‘Co-producing’ Knowledge, Producing End-Users: The Production, Circulation, and Use of Climate Knowledge in Tanzania

Authors: Meaghan Daly*, University of New England, Mara J. Goldman, University of Colorado Boulder
Topics: Cultural and Political Ecology, Global Change, Development
Keywords: co-production, climate adaptation, subjectivities, identities, Tanzania
Session Type: Paper
Day: 4/4/2019
Start / End Time: 3:05 PM / 4:45 PM
Room: Cabinet Room, Omni, West
Presentation File: No File Uploaded


There has been a growing call for the ‘co-production’ of scientific climate information and services to inform climate adaptation, particularly in developing contexts. In practice, co-production has most often been interpreted as a purely instrumental process of ‘joint’ knowledge production between ‘producers’ and ‘users’ of climate information, often with a focus on integrating ‘scientific’ and ‘indigenous’ or ‘local’ knowledges. However, the ‘idiom of co-production’ (Jasanoff 2004) is concerned with the mutually constitutive dynamics between knowledge and social orders, as well as the epistemological debates about the credibility and legitimacy of knowledge that occur within these. Drawing on multi-method fieldwork conducted at multiple institutional scales in Tanzania and employing a relational ontologies theoretical perspective, this paper will trace the production, circulation, and application of climate knowledge(s) in an effort understand the current science-society configurations that serve to mediate interactions between multiple climate knowledge(s), as well as human and non-human actors.
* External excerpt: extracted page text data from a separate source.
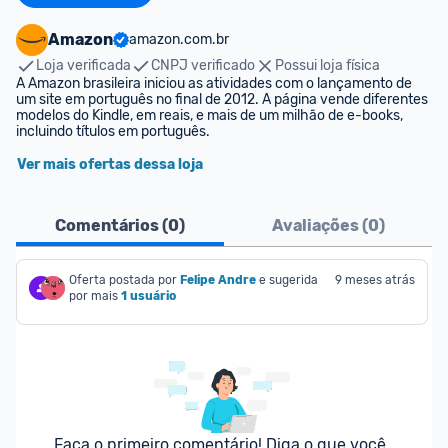
Amazon
amazon.com.br
Loja verificada
CNPJ verificado
Possui loja física
A Amazon brasileira iniciou as atividades com o lançamento de 
um site em português no final de 2012. A página vende diferentes 
modelos do Kindle, em reais, e mais de um milhão de e-books, 
incluindo títulos em português.
Ver mais ofertas dessa loja
Comentários (
0
)
Avaliações (
0
)
Oferta postada por
Felipe Andre
e sugerida 
9 meses atrás
por mais
1 usuário
Faça o primeiro comentário! Diga o que você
This paper will illustrate how current modes of production and circulation of climate knowledge(s) serve to shape debates about epistemic authority, including what ‘counts’ as knowledge in the context of climate adaptation policy discourses. Findings elucidate the ways in which new models of science-society interaction create new (or sustain / reinforce existing) subjectivities of ‘producers’ and ‘users’ of climate knowledge and attendant conceptualizations of who should be considered ‘participants’ in processes of ‘co-production,’ but also illustrate the shifting, relational, and emergent nature of identities that can be strategically deployed as a form of resistance in response to imposed subjectivities.